-- Opening Marker --

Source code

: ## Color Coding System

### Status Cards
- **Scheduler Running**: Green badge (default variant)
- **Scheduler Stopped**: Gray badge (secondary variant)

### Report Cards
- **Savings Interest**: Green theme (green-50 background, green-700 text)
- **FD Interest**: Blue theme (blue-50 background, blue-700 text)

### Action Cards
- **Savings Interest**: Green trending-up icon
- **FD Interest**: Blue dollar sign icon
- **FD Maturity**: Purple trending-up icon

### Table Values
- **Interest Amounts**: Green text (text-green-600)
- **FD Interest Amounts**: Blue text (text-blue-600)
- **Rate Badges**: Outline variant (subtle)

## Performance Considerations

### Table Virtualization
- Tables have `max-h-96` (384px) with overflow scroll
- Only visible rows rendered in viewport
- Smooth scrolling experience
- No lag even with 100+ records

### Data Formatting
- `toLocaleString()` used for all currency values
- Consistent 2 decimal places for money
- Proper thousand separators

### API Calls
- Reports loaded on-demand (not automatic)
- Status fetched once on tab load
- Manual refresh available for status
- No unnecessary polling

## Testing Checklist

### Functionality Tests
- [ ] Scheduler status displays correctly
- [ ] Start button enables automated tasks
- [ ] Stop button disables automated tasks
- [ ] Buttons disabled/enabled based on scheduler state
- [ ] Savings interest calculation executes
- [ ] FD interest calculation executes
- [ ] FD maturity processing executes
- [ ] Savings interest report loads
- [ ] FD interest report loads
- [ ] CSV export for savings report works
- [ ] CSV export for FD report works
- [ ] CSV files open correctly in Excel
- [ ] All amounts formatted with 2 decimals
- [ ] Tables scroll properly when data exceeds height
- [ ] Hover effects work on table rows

-- Closing Marker --

* Task description *
Can you copy out, unchanged, the lines in the rows above, starting with the line containing "### Data Formatting" and going on through the line containing "## Testing Checklist", with both of those lines included?

* Response to this exercise *
### Data Formatting
- `toLocaleString()` used for all currency values
- Consistent 2 decimal places for money
- Proper thousand separators

### API Calls
- Reports loaded on-demand (not automatic)
- Status fetched once on tab load
- Manual refresh available for status
- No unnecessary polling

## Testing Checklist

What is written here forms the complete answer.